> EXERCISE AIM
For the word "Themes", find each line in the entries where it occurs and copy that line.

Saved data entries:
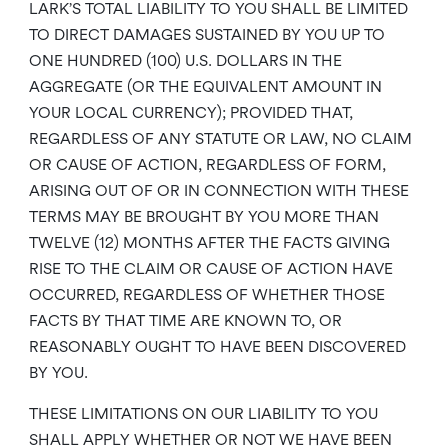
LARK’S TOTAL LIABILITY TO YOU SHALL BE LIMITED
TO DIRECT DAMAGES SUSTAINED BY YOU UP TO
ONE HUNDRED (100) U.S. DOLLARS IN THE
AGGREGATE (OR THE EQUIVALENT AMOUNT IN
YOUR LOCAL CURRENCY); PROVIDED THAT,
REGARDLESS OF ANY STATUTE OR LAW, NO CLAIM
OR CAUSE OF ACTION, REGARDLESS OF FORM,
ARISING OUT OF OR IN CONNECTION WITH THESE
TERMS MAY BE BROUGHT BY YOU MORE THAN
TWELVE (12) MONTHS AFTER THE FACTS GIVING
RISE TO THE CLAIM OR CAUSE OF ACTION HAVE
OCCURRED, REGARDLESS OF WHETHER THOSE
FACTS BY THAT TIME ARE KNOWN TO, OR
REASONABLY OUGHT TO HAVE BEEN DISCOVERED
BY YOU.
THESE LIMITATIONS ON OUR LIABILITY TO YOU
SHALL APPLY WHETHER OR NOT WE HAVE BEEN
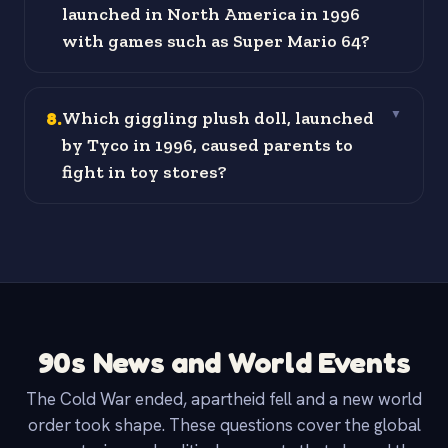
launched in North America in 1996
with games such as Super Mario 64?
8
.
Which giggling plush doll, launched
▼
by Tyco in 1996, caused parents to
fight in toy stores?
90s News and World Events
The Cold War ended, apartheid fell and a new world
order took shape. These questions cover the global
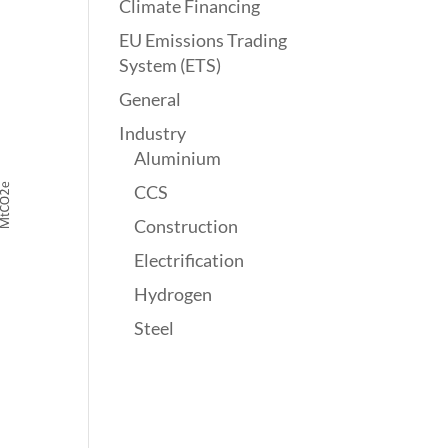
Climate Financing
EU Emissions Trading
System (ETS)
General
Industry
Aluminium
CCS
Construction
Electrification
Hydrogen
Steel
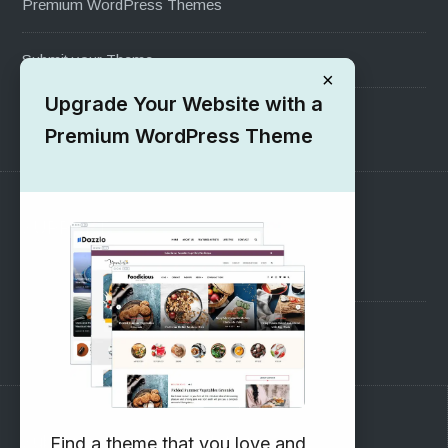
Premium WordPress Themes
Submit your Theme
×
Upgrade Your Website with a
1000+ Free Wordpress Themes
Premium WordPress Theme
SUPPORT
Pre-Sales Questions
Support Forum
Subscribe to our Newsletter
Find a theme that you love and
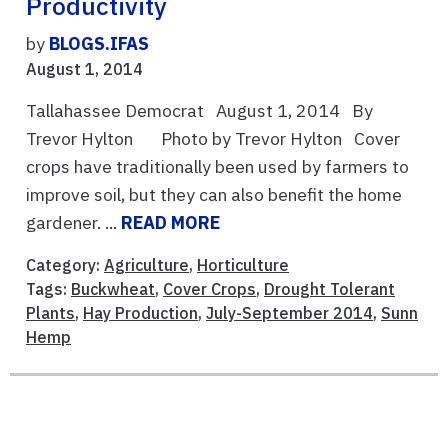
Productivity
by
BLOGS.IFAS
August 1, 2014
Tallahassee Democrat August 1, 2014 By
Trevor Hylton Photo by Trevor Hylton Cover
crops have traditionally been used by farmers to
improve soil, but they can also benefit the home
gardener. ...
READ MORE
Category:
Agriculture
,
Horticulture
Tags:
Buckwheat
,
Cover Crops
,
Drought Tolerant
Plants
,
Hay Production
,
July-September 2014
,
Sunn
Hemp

> SOLUTION
Premium WordPress Themes
1000+ Free Wordpress Themes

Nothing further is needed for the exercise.